DATA EXTRACT:
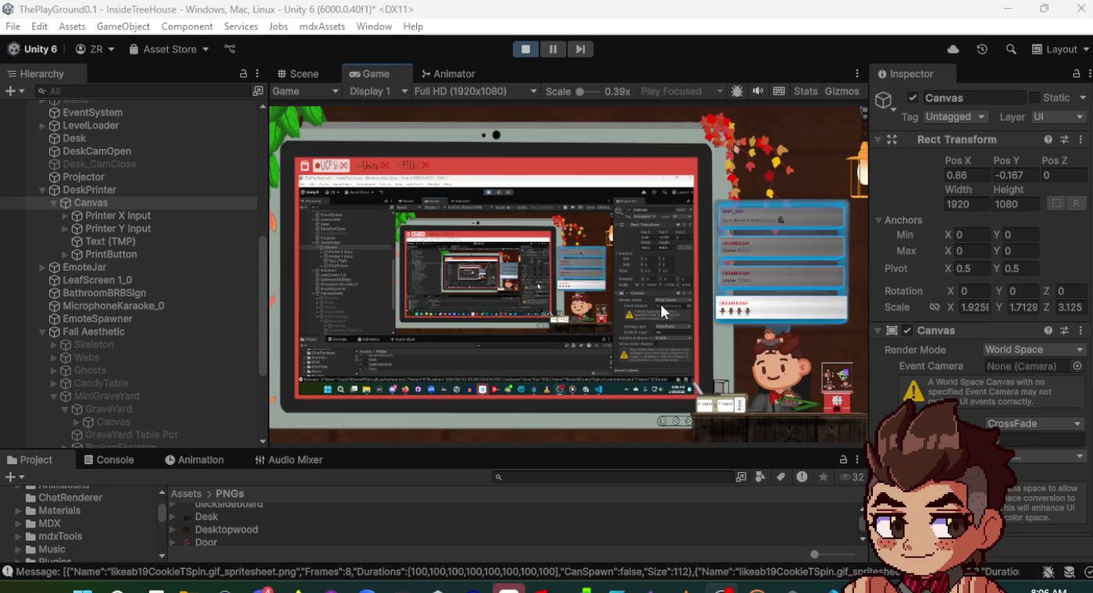
click(523, 50)
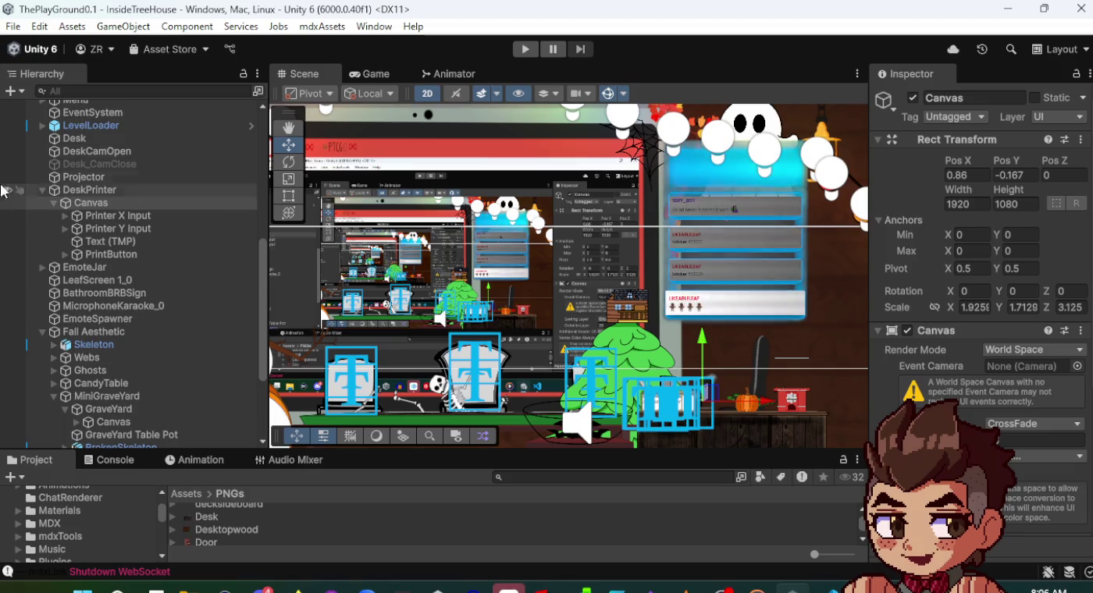
- Frame the whole decorated room in the Scene view and re-enter Play mode
scroll(502, 373, down, 3)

PROBLEM DETAILS:
From the line holding "- Frame the" to the final line of the data, repeat every line exactly. Leave out all the rest.

ANSWER BELOW:
- Frame the whole decorated room in the Scene view and re-enter Play mode
scroll(502, 373, down, 3)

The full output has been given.